When you look at any conflict in the world, and you have two sides that hate each other, when they're looking at the other side, they don't think of them like a human, like a person. They think of them like an object, and therefore the medial prefrontal cortex and other areas don't even come online when considering them.
So, the internal model that you form growing up in your life, that's what determines who's in your ingroup and who's in your outgroup. And obviously, we see what happens once people start traveling and going around the world. They expand their internal model, they expand their ingroups greatly.
But it's very easy if you haven't been to every country in the world, which most of us have not, to still feel like, "Oh, that group, that culture, whatever, is totally foreign to me." The first step to expanding our narrow models is to recognize that there are fence lines and that there are things we're not seeing.
So the first thing is to understand our own biases because we can't help but have biases. And the question is: Is there something that we can do given that situation? Many people are familiar with the way that orchestras many years ago started having their auditions behind a screen so that they wouldn't be biased, male, female, white, Black, whatever - all there is the music pouring over the screen, and they make their decision about who's the best orchestra player that way.
There are many ways that you can blind your biases.
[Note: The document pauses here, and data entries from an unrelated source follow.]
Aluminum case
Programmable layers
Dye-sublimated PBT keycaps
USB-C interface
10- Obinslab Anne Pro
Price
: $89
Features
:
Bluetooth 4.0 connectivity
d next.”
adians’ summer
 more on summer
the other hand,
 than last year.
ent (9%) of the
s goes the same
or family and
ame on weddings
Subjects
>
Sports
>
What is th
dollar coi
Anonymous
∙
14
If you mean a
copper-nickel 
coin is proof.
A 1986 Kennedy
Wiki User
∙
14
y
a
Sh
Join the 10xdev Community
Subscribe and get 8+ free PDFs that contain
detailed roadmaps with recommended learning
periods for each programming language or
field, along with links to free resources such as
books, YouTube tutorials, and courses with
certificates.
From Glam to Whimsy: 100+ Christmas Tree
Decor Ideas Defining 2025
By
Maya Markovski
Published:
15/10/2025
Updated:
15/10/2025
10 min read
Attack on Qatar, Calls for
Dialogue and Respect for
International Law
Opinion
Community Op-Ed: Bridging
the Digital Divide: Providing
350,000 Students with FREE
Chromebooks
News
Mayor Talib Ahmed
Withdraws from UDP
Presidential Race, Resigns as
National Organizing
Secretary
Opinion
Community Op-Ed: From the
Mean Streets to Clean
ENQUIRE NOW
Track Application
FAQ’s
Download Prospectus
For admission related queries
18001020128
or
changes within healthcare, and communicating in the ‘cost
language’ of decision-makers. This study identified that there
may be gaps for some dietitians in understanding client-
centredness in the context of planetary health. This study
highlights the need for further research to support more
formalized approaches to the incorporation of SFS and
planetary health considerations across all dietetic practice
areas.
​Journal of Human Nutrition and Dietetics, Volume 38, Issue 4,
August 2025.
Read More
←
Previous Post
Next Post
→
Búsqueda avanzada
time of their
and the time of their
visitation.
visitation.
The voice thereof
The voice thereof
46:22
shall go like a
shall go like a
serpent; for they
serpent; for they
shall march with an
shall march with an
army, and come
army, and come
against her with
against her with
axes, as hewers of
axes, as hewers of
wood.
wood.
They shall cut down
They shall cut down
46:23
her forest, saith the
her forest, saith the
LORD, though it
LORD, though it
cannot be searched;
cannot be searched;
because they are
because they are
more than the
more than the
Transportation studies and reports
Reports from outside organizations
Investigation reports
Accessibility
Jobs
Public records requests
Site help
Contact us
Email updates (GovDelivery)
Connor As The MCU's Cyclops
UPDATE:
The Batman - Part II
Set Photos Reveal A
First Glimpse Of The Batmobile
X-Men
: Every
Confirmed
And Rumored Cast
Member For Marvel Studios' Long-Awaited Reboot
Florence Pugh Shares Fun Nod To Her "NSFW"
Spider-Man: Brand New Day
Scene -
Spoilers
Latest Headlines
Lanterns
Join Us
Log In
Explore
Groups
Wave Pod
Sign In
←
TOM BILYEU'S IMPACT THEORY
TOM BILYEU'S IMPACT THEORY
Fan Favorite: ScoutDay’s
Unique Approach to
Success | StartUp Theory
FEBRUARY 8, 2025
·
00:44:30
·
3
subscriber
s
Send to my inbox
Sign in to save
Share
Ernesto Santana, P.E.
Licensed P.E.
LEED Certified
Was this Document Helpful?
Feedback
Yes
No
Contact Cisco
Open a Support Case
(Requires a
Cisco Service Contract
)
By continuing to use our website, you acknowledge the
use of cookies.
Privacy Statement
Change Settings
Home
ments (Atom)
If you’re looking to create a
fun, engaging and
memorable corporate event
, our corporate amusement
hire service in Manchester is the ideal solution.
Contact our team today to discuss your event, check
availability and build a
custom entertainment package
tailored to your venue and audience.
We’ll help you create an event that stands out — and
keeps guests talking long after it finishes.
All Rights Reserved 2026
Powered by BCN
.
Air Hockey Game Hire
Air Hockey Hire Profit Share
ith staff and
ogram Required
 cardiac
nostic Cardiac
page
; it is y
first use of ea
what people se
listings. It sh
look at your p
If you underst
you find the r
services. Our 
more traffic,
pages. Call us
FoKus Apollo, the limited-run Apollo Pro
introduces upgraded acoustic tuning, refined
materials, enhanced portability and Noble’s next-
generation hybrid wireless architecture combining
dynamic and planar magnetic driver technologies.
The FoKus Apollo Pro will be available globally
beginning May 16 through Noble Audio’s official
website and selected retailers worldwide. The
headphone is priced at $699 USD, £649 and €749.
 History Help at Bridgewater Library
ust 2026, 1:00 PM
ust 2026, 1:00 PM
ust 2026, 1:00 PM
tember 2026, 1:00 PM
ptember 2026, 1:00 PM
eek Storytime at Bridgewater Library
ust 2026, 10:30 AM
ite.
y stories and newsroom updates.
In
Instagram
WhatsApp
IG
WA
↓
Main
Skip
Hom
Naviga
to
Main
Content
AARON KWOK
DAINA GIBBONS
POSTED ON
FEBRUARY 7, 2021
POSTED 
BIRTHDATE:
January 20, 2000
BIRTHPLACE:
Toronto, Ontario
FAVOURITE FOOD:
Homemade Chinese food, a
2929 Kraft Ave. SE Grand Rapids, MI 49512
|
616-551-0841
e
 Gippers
The second strategy is learning about the tactics of dehumanization so that you can be more immune to them. For example, there's what's called 'moral pollution,' where you associate members of your outgroup with something repulsive.
Whatever's coming outta their mouth now, everyone is a little less eager to hear that because that group has already been smeared. And as we learn about these tactics, we can be immune to them. Once we do that, that gives us the opportunity to build a richer model of the other person.
The third strategy is entangling group membership or complexifying your allegiances. If I meet you and I learn that you like surfing and I like surfing, and you like this kind of dog, and I like that kind of dog, and we find all these things about one another that we have in common, that's the stuff that allows people to bond.
And only later something comes out where we realize we have a disagreement, and then I say, "Wow, that's interesting. I wouldn't have expected that. Tell me about that. Let me understand that a little bit better, because we're already bonded based on other pieces."
So this is a way of making sure that we can improve communication across these gaps between each brain and every other brain. It's a way of making sure that we understand that everyone's not experiencing reality the same way on the inside.
And what you need are deeper bonds that hold people together, so that you understand other people as fellow humans in a way that's more fruitful and beneficial for our future.